*Data block*:
⁂

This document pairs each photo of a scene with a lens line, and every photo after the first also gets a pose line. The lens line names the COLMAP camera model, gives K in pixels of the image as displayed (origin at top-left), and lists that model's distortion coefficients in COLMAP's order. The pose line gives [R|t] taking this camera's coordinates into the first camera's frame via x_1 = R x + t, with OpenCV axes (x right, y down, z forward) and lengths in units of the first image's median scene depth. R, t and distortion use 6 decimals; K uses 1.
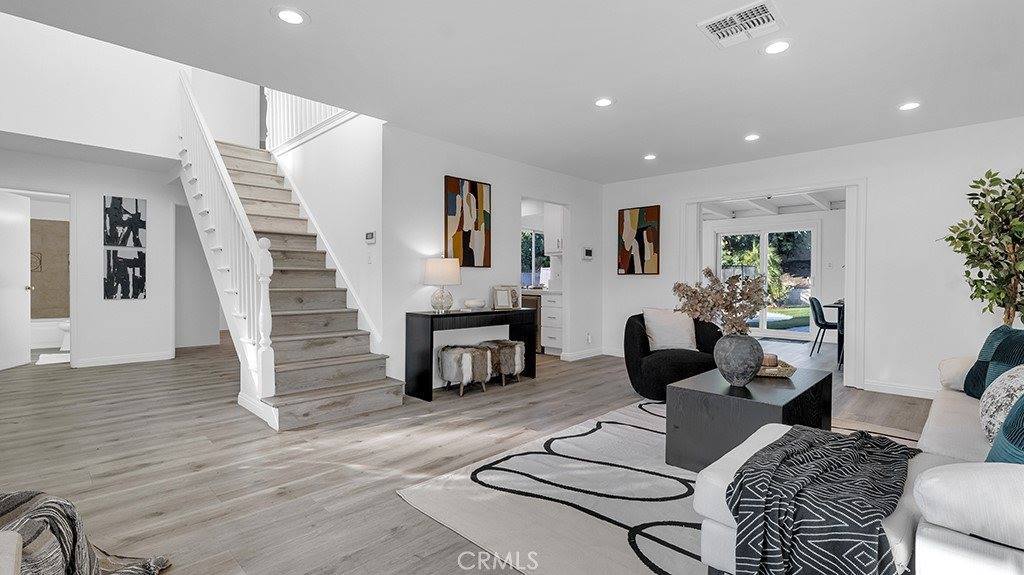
lens RADIAL K [[462.3, 0, 512.7], [0, 462.3, 284.0], [0, 0, 1]] dist [0.001619, 0.000292]
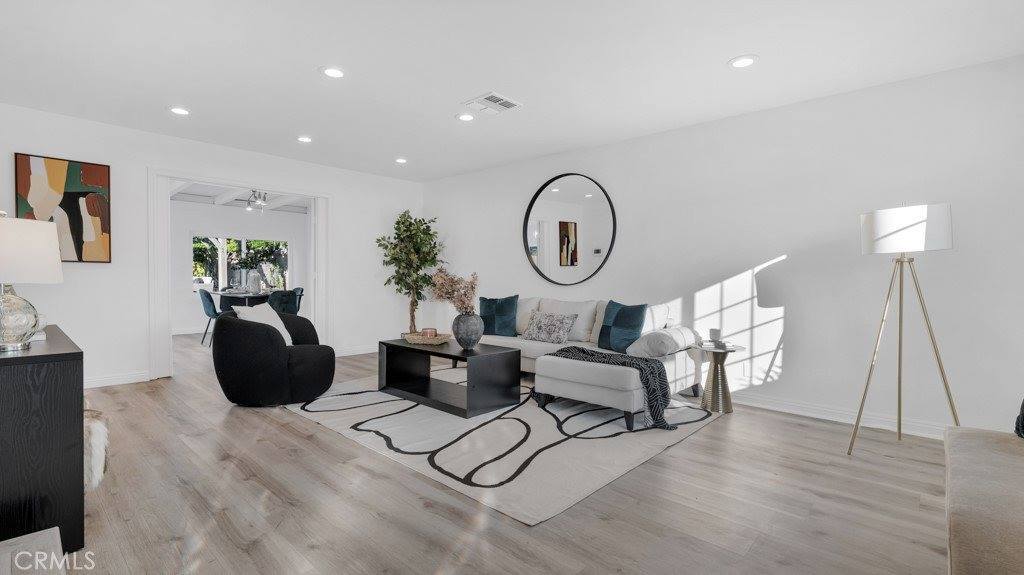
lens RADIAL K [[462.3, 0, 512.7], [0, 462.3, 284.0], [0, 0, 1]] dist [0.001619, 0.000292]
pose [[-0.022000, -0.020565, 0.999546, -0.725830], [-0.000180, 0.999788, 0.020566, -0.005860], [-0.999758, 0.000272, -0.021999, 0.703240]]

⁂

*Exercise*: Line for line, restate the data above and omit every picture.

*Solution*:
This document pairs each photo of a scene with a lens line, and every photo after the first also gets a pose line. The lens line names the COLMAP camera model, gives K in pixels of the image as displayed (origin at top-left), and lists that model's distortion coefficients in COLMAP's order. The pose line gives [R|t] taking this camera's coordinates into the first camera's frame via x_1 = R x + t, with OpenCV axes (x right, y down, z forward) and lengths in units of the first image's median scene depth. R, t and distortion use 6 decimals; K uses 1.
lens RADIAL K [[462.3, 0, 512.7], [0, 462.3, 284.0], [0, 0, 1]] dist [0.001619, 0.000292]
lens RADIAL K [[462.3, 0, 512.7], [0, 462.3, 284.0], [0, 0, 1]] dist [0.001619, 0.000292]
pose [[-0.022000, -0.020565, 0.999546, -0.725830], [-0.000180, 0.999788, 0.020566, -0.005860], [-0.999758, 0.000272, -0.021999, 0.703240]]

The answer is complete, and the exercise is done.